Si sta sviluppando una nuova visione del genere horror, condivisa e ricercata soprattutto da tre autori della nuova generazione: Robert Eggers, Jordan Peele e per l’appunto Ari Aster. Chiaramente ciascuno dei tre registi possiede e mantiene uno stile autoriale personale e riconoscibile, ma c’è la comune tendenza a scrutare nelle paure abissate tra le profondità recondite della mente.
Beau ha paura è certamente un film ambizioso, che indaga la connessione fra percezione, paura e inconscio. Non è facile da digerire, anzi rimane pesante sullo stomaco dello spettatore, durante e dopo la visione.
Una mente fradicia di paure
Beau, interpretato da Joaquin Phoenix, è un uomo di mezza età che vive nel sottobosco marcio di una città qualunque, invaso da tossici e criminali. In continuo affanno con la propria esistenza, fra paure, conflitti irrisolti, senso di colpa e inettitudine, viene sconvolto dalla notizia della morte della madre, decapitata dal lampadario di casa.
Inizia un tormentato viaggio, lungo cui il confine fra reale e immaginario viene tirato a tal punto da strapparsi, rendendo per lo spettatore impossibile, così come per Beau stesso, districarsi nel groviglio psichico del protagonista.
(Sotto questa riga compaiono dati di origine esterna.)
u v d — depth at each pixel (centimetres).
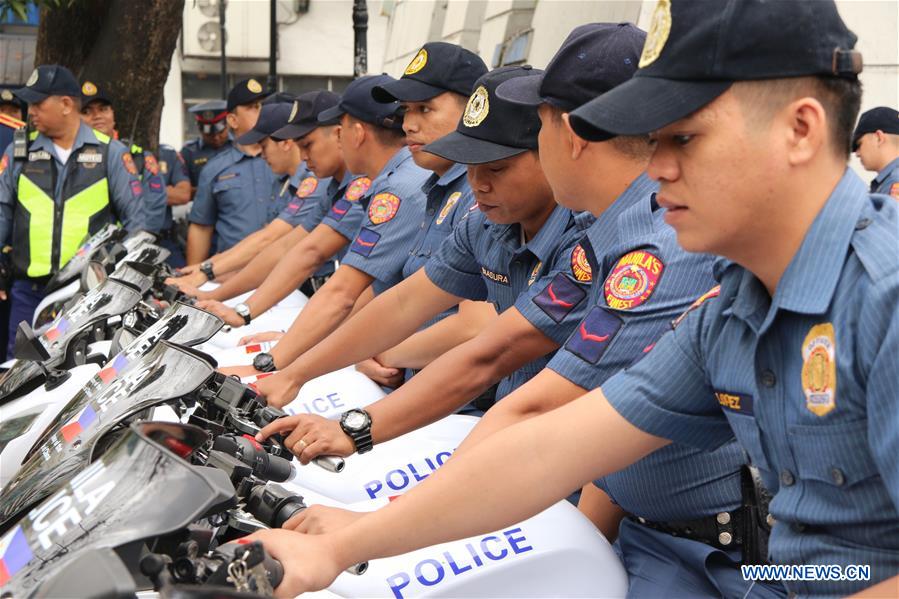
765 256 119
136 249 374
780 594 175
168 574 107
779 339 122
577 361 175
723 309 133
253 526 152
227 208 627
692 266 172
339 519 149
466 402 205
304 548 136
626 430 143
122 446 117
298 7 1484
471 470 143
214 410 180
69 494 116
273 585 129
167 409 207
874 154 393
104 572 94
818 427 117
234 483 150
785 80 112
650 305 172
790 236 117
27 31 1301
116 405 169
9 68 1147
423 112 280
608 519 220
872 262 111
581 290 199
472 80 281
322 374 249
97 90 623
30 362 250
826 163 115
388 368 299
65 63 678
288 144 528
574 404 146
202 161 789
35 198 523
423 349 286
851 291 113
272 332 339
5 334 571
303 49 1505
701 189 115
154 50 676
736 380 129
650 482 185
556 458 143
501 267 237
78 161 530
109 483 113
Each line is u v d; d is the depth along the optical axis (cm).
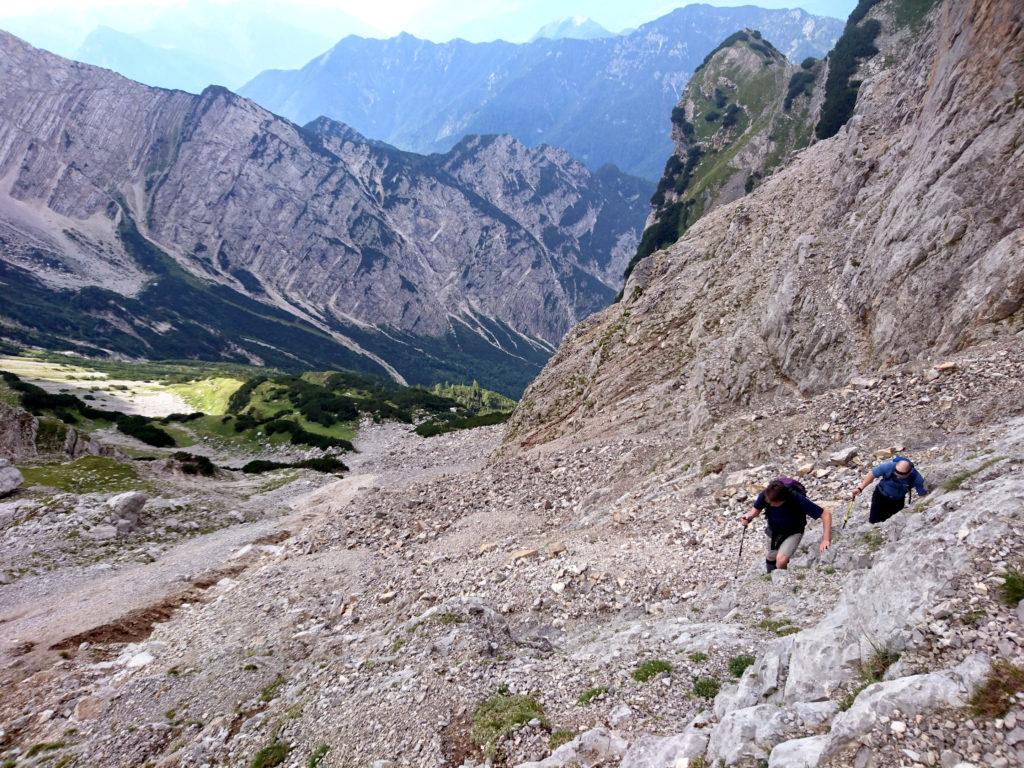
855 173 3381
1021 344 1770
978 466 1137
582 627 1464
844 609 780
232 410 13188
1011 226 2109
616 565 1692
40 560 3775
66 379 17225
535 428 5466
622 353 4988
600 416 4400
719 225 5584
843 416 1973
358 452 10106
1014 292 1955
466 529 2856
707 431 2752
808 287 3081
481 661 1250
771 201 4791
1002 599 625
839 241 3186
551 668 1163
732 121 19188
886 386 1989
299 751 1187
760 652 900
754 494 1812
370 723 1158
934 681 577
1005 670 555
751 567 1382
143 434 9912
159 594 3128
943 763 512
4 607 3216
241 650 2059
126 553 4034
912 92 3406
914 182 2622
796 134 15388
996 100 2328
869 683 657
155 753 1500
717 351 3553
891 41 13175
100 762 1511
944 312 2220
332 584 2547
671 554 1667
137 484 5212
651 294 5341
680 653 1056
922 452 1514
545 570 1825
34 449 5791
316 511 5059
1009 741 498
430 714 1110
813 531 1334
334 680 1408
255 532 4475
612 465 3184
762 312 3403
Ed è esattamente quella rottura che rivela il regno del possibile, il quale viene sublimato nell’allegoria prodotta dalla mente di Beau, fradicia di paure.
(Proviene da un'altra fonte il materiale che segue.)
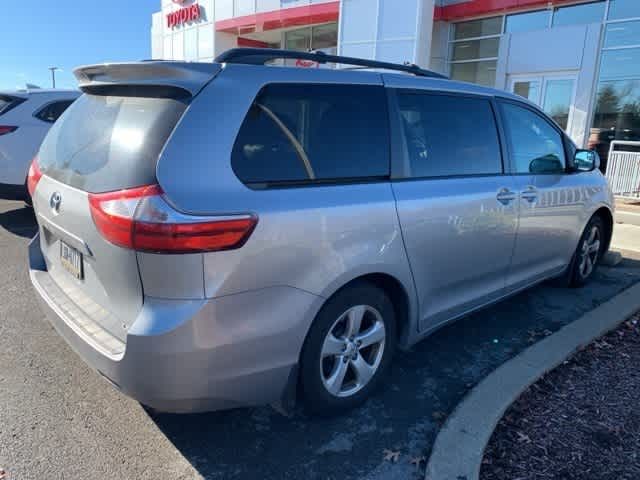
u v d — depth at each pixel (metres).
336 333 2.75
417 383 3.25
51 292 2.85
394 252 2.84
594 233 5.04
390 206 2.80
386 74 3.05
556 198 4.20
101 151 2.42
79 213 2.40
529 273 4.17
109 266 2.25
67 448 2.54
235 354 2.25
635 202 9.62
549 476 2.39
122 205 2.12
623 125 11.35
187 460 2.50
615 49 11.22
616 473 2.42
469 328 4.09
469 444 2.57
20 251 5.79
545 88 12.50
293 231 2.36
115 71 2.50
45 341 3.62
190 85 2.26
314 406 2.72
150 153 2.16
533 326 4.14
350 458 2.56
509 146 3.80
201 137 2.21
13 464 2.41
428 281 3.14
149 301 2.13
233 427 2.77
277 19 15.85
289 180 2.45
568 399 3.03
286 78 2.56
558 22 12.11
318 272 2.47
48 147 3.10
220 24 17.89
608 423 2.79
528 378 3.16
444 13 13.59
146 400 2.20
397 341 3.17
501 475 2.40
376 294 2.86
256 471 2.45
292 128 2.53
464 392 3.16
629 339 3.85
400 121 3.02
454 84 3.47
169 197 2.08
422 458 2.56
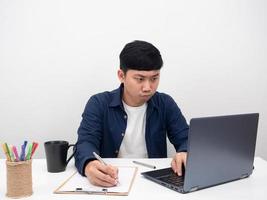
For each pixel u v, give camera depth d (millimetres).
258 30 1771
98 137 1401
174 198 869
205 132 902
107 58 1760
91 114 1415
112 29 1746
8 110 1790
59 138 1812
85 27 1745
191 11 1747
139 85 1244
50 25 1743
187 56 1769
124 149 1499
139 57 1195
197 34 1760
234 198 871
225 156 974
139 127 1490
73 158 1336
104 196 885
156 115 1503
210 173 945
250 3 1758
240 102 1810
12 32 1744
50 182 1021
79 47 1755
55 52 1757
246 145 1037
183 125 1493
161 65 1239
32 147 907
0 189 948
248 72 1792
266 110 1816
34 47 1754
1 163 1240
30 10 1734
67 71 1769
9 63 1761
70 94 1781
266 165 1217
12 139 1807
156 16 1743
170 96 1628
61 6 1732
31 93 1780
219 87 1795
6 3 1726
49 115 1796
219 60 1779
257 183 1003
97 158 1103
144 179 1037
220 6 1751
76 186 962
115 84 1773
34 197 882
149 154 1501
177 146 1454
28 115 1795
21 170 873
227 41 1771
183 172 1043
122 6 1736
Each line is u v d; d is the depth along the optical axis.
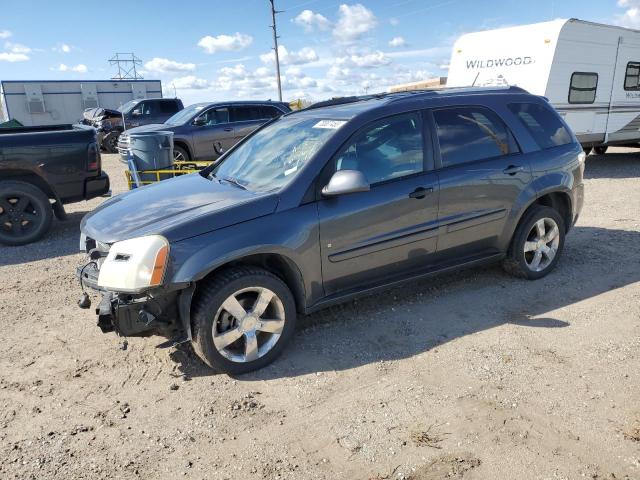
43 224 7.12
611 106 11.88
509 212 4.55
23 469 2.71
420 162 4.11
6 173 6.89
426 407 3.07
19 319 4.58
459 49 12.43
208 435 2.93
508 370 3.42
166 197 3.96
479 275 5.08
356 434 2.87
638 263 5.28
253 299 3.55
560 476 2.49
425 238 4.13
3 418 3.16
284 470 2.63
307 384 3.39
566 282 4.86
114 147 20.70
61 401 3.31
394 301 4.57
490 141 4.50
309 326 4.18
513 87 4.95
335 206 3.70
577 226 6.83
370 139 3.93
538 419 2.92
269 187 3.79
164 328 3.36
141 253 3.18
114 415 3.15
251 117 13.54
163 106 19.45
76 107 35.38
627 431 2.78
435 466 2.60
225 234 3.36
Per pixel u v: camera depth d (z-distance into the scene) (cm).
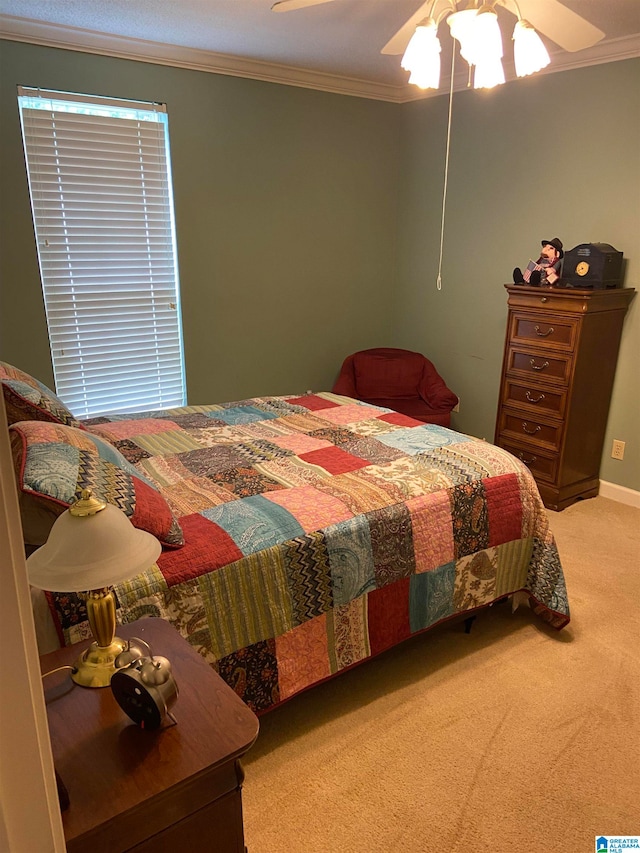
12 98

Paura di un mondo che piuttosto che circondarlo sembra opprimerlo, paura di non essere abbastanza, paura di essere giudicato, paura di non essere amato e, specularmente, paura di essere amato troppo, paura di veder scorrere la propria vita da spettatore inerme, paura di abbandonare il senso di colpa.
Eros e Thanatos
Il rapporto con la madre è la traccia principale del film, attorno al quale gravitano sentimenti contrastanti, carichi di ambiguità e mai elaborati. Tra le fessure di questa odissea psichedelica striscia sibillinamente il complesso di Edipo, che non è certo l’unico richiamo a Freud.
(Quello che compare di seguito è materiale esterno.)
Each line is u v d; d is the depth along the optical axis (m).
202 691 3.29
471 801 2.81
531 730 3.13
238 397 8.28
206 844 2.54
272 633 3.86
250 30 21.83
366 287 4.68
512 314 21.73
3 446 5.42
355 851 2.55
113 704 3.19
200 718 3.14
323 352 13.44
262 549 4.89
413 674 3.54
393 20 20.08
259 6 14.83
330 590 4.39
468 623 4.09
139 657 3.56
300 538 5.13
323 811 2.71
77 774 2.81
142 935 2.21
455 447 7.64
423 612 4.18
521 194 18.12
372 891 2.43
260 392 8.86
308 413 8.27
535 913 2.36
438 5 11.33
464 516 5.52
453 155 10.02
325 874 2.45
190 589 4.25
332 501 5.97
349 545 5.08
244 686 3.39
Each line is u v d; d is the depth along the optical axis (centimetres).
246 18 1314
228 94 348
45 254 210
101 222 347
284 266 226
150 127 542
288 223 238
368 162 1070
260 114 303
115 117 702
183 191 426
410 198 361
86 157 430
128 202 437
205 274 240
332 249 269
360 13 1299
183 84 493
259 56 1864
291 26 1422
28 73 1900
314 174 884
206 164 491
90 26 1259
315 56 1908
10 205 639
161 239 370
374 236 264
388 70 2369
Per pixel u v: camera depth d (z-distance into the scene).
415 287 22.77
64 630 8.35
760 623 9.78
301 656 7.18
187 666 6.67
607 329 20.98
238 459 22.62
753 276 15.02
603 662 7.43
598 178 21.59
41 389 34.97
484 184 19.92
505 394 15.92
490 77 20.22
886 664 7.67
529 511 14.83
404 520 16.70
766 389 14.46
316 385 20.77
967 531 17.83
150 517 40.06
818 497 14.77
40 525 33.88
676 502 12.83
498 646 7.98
Uno dei cardini della teoria freudiana è il legame fra Eros e Thanatos, delucidato dettagliatamente in Al di là del principio di piacere (1920). Prendendo in prestito le due figure della mitologia greca, Freud spiega come l’uomo sia dominato dalle contraddizioni. Tutto si riduce alla tensione ineliminabile fra pulsione di vita e pulsione di morte.
Beau subisce questa tensione, manifestandola sia come istinto di conservazione che come tendenza autodistruttiva. Creazione e distruzione, amore e morte, pacatezza e aggressività: la psiche scorre lungo le inesorabili contraddizioni dell’animo umano.
Eros e Thanatos si presentano invero come pulsioni ancestrali che dominano l’uomo e che si intersecano nel punto che ne rompe l’equilibrio: il senso di colpa.
Emblematica è la scena finale – ancora una volta allegorica – in cui Beau, traghettato dinnanzi a una platea pronta a giudicarlo, si dispera ascoltando le arringhe dell’avvocato di sua madre. Il pubblico incita famelicamente il giudizio, per poi cibarsene avidamente una volta emessa la sentenza.
L’oggetto del giudizio è invece il senso di colpa, che fa di lui il giudice stesso. Seppur sembri uno scadente gioco di parole, si (auto-)giudica colpevole di sentirsi in colpa. È probabilmente l’unico modo di liberarsene e di lasciarlo sprofondare nelle torbide acque del proprio inconscio.